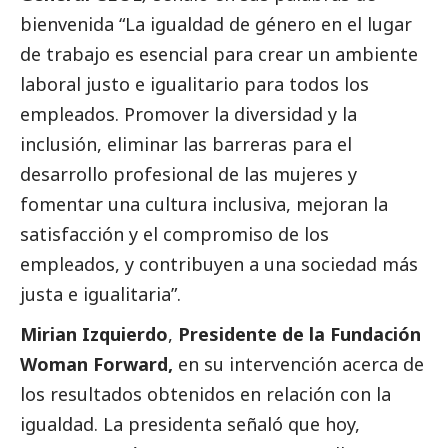
bienvenida “La igualdad de género en el lugar
de trabajo es esencial para crear un ambiente
laboral justo e igualitario para todos los
empleados. Promover la diversidad y la
inclusión, eliminar las barreras para el
desarrollo profesional de las mujeres y
fomentar una cultura inclusiva, mejoran la
satisfacción y el compromiso de los
empleados, y contribuyen a una sociedad más
justa e igualitaria”.
Mirian Izquierdo
,
Presidente de la Fundación
Woman Forward,
en su intervención acerca de
los resultados obtenidos en relación con la
igualdad. La presidenta señaló que hoy,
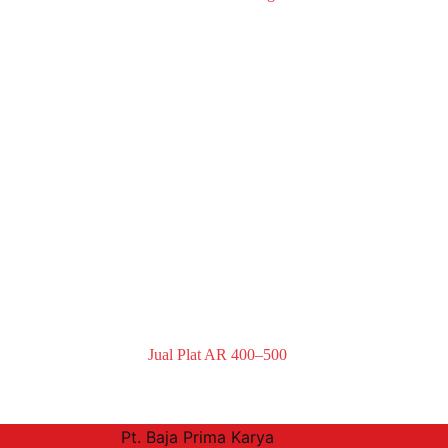
Jual Plat AR 400–500
Pt. Baja Prima Karya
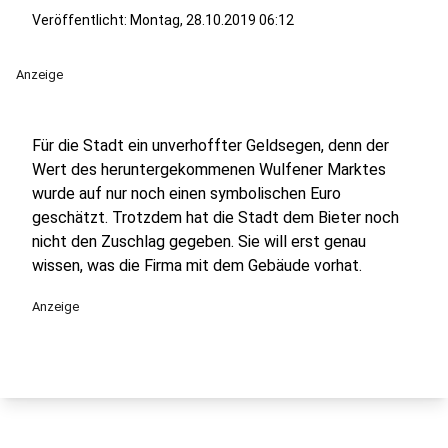
Veröffentlicht:
Montag, 28.10.2019 06:12
Anzeige
Für die Stadt ein unverhoffter Geldsegen, denn der
Wert des heruntergekommenen Wulfener Marktes
wurde auf nur noch einen symbolischen Euro
geschätzt. Trotzdem hat die Stadt dem Bieter noch
nicht den Zuschlag gegeben. Sie will erst genau
wissen, was die Firma mit dem Gebäude vorhat.
Anzeige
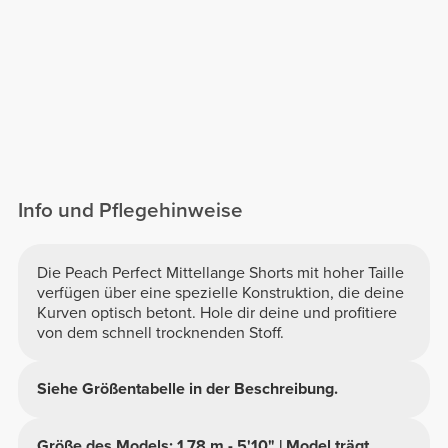
Info und Pflegehinweise
Die Peach Perfect Mittellange Shorts mit hoher Taille
verfügen über eine spezielle Konstruktion, die deine
Kurven optisch betont. Hole dir deine und profitiere
von dem schnell trocknenden Stoff.
Siehe Größentabelle in der Beschreibung.
Größe des Models: 1,78 m - 5'10" | Model trägt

========================================

ACTIVITY: Copy all lines from the listing that contain "igualdad".

COMPLETED TASK:
bienvenida “La igualdad de género en el lugar
igualdad. La presidenta señaló que hoy,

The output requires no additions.